高校を舞台に高校生たちが幽霊騒動の謎を解く本格ミステリ。内容的にはライトノベルと言ってもよく、現実の殺人事件が起きるわけでもないので、それほど深刻な内容とはならないが、犯人当ての方は論理的な謎解きが展開される。どうやって幽霊が現れたか自体は機械的なトリックが使われていることが見え見えなので、正直言ってそれほど興味がない。やはりなぜの部分の方に興味の重点を置いてしまうが、こちらは結構うまくやっていたと思う。言われてみればあっと思う内容だし、特に最初の幽霊の謎の理由なんて、なぜ思いつかなかったんだろうというぐらいの内容だった。高校生らしさが出ていて、よく描けている。

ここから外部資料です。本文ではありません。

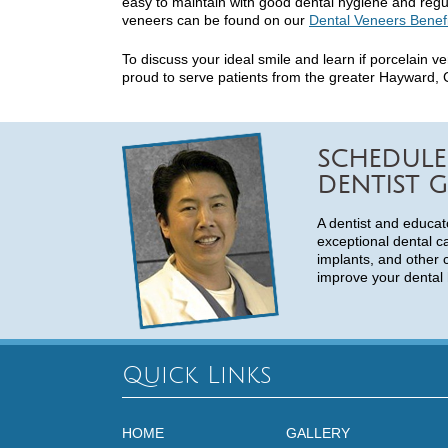
easy to maintain with good dental hygiene and regul
veneers can be found on our
Dental Veneers Benef
To discuss your ideal smile and learn if porcelain v
proud to serve patients from the greater Hayward, C
SCHEDULE
DENTIST G
A dentist and educat
exceptional dental c
implants, and other 
improve your dental 
Quick Links
HOME
GALLERY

応募時は30歳に手が届きそうな主人公が、学校が解体されるという話を聞き、当時を回想するというストーリーだったというが、確かにこの内容だったら回想する理由はほとんどない。残念ながら佳作止まりだったとしても仕方がない。それを抜きにしても、どうしても軽めの内容だから、受賞は難しかっただろうが、最初からこの形だったらどうなっていたかわからない。
創元らしからぬカラーの作品だが、イラストもそれっぽくしており、売れてシリーズ化されたのもわかる気がする。もうちょっと恋愛がらみの話を混ぜてほしかった気はするけれど。